Europe pressured to revise Irish and Greek bailouts

By Andrew Torchia and Carmel Crimmins

DUBLIN/LONDON (Reuters) - The European Union is under pressure to renegotiate its financial bailouts of Ireland and Greece after an Irish minister said any concessions given to Athens should mean better terms for Dublin as well.

The 110-billion-euro ($157 billion) rescue of Greece, agreed in May last year, and the 85-billion-euro scheme for Ireland, put together in November, were meant to be the cornerstones of the euro zone's response to its sovereign debt crisis.

The fact that both may now be revised, in Greece's case perhaps radically, underlines how they so far have failed to convince markets that the problems are in hand, and suggests Europe may be on the hook to supply fresh aid for years to come.

Irish Minister for Energy Pat Rabbitte told state broadcaster RTE on Sunday he would like to see a rescheduling of the emergency loans extended to Ireland under the bailout by the European Union and the International Monetary Fund.

"Quite frankly the (interest) rate on Ireland must be reduced and in my own view the debt must also be rescheduled but that's another issue," Rabbitte said.

He said Ireland intended to continue negotiating improvements in the bailout terms throughout the scheme's three-year life.

Rabbitte said this would make sense in light of the situation in Greece. After a secretive meeting of top euro zone finance officials in Luxembourg on Friday night, Jean-Claude Juncker, chairman of the zone's finance ministers, said there was consensus that Greece needed a new plan.

"We think that Greece does need a further adjustment programme," Juncker said after talks with the finance ministers of Greece and the zone's biggest economies: Germany, France, Italy and Spain.

"This has to be discussed in detail and will be taken up at the next Eurogroup meeting on May 16," Juncker said, referring to a conference of finance ministers of all 17 euro zone states.

British finance minister George Osborne agreed on Sunday that Greece might need additional aid but said Britain, which is outside the euro zone, should not have to provide any. He acknowledged that markets doubted Greece could meet the requirements of its current rescue plan.

"The market is quite skeptical about that happening and I suspect a lot of my time over the next few weeks is going to be with other European finance ministers talking about how we try to help the Greeks get through this situation," he told the BBC.


Any renegotiation of the financial terms or economic targets in the Greek and Irish schemes could complicate the rescue of Portugal, which last week became the third euro zone state to agree on an EU/IMF bailout.

Portugal's main political parties have committed themselves to supporting the 78-billion-euro plan after elections on June 5 produce a new government. But if Greece and Ireland are allowed to renegotiate their bailouts, it may be hard to deny Portugal the same opportunity if a future government in Lisbon decides that is necessary.

A revised Greek plan could include pushing further into the future the targets for Greece to cut its budget deficit, easing the terms of its emergency loans, and giving it additional money, EU official sources and analysts say.

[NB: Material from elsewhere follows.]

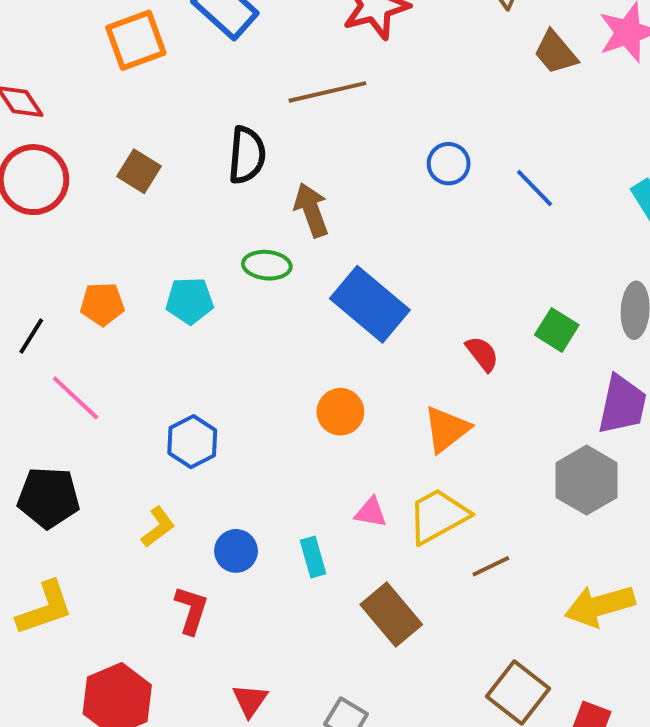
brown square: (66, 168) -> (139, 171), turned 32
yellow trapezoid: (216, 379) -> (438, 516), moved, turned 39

Publicly, officials in Athens and around Europe continue to insist that restructuring the Greek government bonds held by private investors is not on the cards. But privately, officials increasingly concede that some form of restructuring -- perhaps an extension of maturities on the bonds -- may be inevitable.

Any restructuring of Greek bonds would fuel speculation about similar action for Ireland and Portugal. The Irish Mail on Sunday reported, quoting an unnamed senior minister in Dublin, that Ireland's government expected the country's debt would be restructured within the next three years.

Euro zone governments are desperate to rescue the bloc's weakest states for fear that a chain reaction of debt defaults could savage the region's banking system. But with taxpayers in rich countries angry about having to pay for the poor countries, it may be hard for all 17 euro zone states to agree on more generous bailout terms.

Governments in some of the smaller countries were irritated when Germany and France privately agreed among themselves last year to push through some crisis steps, and there were signs that Friday's secretive Luxembourg meeting among a handful of countries also was resented.

Officials from the Netherlands, the fifth biggest euro zone economy, were not invited to Luxembourg and the Dutch government faced domestic criticism over the weekend for its exclusion.

"It is a humiliation and an insult that the Netherlands is being bypassed for talks about Greece," anti-immigration and eurosceptic member of parliament Geert Wilders told ANP news agency.

Former development aid minister Bert Koenders and former foreign minister Jaap de Hoop Scheffer said all euro zone finance ministers should have been included in the talks.

Dutch finance minister Jan Kees de Jager was assured by the French and German ministers that nothing was decided on Friday and that the Netherlands will have input into any future decisions, a ministry spokeswoman said.